Graham Harding, University of Oxford

Brands and the role of reputation in the nineteenth-century British wine trade

From the mid nineteenth century on, the wine and spirits trade was recognised as both innovative and brand conscious. The trade magazine, Ridley’s Wine and Spirit Trade Circular wrote in 1868 that ‘in no branch of commerce are brands so firmly established as in the Wine and Spirit trade’.[1]  Much of this marketing and branding impulse came from the dramatic rise in the sale of wine in the 1860s after a series of Gladstone budgets reduced the tariffs on what contemporaries called light wine. This essentially meant natural French wines that were not fortified with added alcohol as port and sherry were. So many new retailers flooded into the market that Ridley’s compared it to the Californian gold rush. Sales of French champagne and French claret to newly prosperous middle-class households quintupled in less than a decade, driven up by a stream of wine books and a flood of advertisements.

In the first half of the century most wine was sold under the names of British merchants. In the second half of the century brands became more important. From the 1860s onwards, merchants’ advertisements were significantly more likely to refer to the brands they stocked rather than to appeal to their own reputation or that of their wines.

Harding figure 1

‘Reputation’ v ‘brand’ in 19th century press advertising for wine. Source: British Newspaper Archive analysis conducted 2 May 2017.


When we look at specific wines we can see how powerful the brand effect was. As sales of claret and champagne rose so the brands of the French producers and shippers became steadily more important.

Harding figure 2

Incidence of branded wines in press advertising. Source: Analysis of advertising in British provincial press, 1850-1905. British Newspaper Archive analysis conducted 20 November 2016.


In the fifteen years from 1850 to 1865 most advertising for sparkling wine from the Champagne region still featured names such as ‘Sillery Mousseux’. Sillery was the best known ‘commune’, whilst Mousseux simply indicated it was strongly carbonated with lots of ‘mousse’ or foam. Wines with less sparkle were called ‘Crémant’ or ‘creaming’. Then, from the late 1860s onwards such terms fell out of use and were replaced by shipper names – names such as Moët and Chandon, Veuve Clicquot and Pommery. In the following forty years, advertisements which did not refer to a named shipper brand became increasingly rare.

These shipper brands used advertising extensively.
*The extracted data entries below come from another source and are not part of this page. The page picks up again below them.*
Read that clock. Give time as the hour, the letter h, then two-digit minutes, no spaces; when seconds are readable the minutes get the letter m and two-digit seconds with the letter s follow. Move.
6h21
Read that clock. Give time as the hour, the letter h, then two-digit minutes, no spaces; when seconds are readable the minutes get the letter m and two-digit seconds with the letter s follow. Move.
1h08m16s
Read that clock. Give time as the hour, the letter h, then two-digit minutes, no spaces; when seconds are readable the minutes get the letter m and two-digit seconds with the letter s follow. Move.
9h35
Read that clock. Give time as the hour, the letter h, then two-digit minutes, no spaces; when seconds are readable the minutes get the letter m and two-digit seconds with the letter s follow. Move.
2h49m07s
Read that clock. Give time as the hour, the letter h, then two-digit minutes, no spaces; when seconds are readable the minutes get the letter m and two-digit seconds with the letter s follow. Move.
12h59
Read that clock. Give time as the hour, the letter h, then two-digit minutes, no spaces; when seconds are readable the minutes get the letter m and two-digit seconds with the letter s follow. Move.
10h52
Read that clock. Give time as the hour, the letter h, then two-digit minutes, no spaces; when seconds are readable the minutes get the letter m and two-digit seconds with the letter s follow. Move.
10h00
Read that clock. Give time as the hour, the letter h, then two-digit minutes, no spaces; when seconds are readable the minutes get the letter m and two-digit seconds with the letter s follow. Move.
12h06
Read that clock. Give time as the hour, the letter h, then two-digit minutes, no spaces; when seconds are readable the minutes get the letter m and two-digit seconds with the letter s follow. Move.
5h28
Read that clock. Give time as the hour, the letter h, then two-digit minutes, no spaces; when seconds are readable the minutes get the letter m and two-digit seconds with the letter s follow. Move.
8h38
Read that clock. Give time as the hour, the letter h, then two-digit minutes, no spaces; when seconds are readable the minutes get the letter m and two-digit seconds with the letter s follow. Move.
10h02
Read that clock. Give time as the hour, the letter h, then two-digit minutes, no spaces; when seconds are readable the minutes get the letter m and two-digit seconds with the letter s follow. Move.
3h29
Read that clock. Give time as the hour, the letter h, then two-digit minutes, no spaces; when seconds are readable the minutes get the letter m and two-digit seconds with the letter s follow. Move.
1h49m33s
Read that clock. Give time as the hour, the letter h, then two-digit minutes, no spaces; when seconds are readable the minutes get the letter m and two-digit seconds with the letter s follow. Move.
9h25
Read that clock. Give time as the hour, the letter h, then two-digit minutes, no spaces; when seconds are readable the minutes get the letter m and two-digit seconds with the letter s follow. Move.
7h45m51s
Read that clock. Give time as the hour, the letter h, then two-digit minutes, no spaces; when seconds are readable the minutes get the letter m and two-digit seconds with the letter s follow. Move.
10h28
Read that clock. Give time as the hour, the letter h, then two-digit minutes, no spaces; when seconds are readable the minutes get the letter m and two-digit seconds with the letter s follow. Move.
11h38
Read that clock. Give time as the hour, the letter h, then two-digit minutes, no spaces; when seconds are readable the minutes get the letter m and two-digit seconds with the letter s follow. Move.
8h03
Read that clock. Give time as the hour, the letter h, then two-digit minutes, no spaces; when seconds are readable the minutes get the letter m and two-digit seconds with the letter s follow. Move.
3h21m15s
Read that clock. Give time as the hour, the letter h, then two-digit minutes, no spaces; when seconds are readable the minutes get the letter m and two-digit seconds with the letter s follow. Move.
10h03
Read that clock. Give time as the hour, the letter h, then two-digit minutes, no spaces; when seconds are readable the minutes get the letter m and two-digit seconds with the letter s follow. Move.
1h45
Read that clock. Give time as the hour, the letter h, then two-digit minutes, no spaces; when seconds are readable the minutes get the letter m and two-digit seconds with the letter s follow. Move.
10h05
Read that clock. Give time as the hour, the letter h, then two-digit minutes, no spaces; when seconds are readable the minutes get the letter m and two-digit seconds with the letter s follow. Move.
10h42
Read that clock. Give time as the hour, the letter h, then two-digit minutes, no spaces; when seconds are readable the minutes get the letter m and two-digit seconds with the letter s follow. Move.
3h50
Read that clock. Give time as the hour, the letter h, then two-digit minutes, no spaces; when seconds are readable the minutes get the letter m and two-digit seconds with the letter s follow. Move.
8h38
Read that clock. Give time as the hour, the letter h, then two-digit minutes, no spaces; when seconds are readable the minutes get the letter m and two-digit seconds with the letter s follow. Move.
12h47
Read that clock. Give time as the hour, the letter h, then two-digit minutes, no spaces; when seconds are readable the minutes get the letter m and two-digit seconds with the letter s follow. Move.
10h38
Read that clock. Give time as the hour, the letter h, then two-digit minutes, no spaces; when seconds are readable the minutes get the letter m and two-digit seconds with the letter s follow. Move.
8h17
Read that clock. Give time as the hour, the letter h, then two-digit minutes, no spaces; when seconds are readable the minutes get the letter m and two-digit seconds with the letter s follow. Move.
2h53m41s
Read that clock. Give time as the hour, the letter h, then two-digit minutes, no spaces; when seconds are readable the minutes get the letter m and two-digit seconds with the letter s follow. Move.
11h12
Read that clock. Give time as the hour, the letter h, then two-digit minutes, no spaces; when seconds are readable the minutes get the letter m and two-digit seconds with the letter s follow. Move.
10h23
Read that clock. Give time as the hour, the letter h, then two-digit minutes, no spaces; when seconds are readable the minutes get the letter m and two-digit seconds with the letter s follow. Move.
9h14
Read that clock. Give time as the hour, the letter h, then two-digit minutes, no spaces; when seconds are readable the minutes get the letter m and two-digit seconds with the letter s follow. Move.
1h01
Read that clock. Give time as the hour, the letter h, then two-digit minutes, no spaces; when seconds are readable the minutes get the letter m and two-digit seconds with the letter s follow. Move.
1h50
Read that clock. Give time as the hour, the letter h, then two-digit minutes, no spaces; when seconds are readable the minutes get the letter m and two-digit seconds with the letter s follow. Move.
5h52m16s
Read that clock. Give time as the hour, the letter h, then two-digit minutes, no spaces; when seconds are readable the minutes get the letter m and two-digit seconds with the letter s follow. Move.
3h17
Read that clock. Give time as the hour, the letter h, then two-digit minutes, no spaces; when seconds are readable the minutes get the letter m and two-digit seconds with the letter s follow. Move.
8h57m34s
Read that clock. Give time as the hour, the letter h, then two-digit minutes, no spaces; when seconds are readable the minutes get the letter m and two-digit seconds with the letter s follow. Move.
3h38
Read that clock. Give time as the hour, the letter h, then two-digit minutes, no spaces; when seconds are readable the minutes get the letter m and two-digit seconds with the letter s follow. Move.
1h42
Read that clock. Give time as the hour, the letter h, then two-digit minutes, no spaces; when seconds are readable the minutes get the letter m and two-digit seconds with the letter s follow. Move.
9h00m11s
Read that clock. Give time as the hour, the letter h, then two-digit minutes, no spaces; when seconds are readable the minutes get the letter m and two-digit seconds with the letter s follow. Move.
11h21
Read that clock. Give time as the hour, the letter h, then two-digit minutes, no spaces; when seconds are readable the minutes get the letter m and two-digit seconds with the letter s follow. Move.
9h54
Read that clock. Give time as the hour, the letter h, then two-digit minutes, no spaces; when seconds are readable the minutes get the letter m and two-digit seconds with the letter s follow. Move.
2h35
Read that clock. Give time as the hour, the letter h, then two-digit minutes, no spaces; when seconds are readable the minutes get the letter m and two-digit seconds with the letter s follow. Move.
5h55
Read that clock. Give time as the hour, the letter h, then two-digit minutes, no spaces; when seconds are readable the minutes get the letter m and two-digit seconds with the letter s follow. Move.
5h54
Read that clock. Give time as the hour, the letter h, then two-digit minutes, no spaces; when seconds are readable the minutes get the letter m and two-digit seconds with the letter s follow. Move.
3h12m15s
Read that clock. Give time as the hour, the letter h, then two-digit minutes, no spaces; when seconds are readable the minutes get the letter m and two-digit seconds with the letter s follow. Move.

The wine writer and wine merchant Charles Tovey vividly described the all-pervasive nature of champagne advertising:

Advertisements cunningly worded […] bribes to hotel-keepers and proprietors of steam-boats, the same to the managers of public establishments, paragraphs in newspapers […] fees to waiters at hotel, and gratuities to stewards and butlers in the service of the nobility. Neither Norwich nor Bridgewater can surpass in bribery and corruption the attempts to give currency to a brand of Champagne.[2]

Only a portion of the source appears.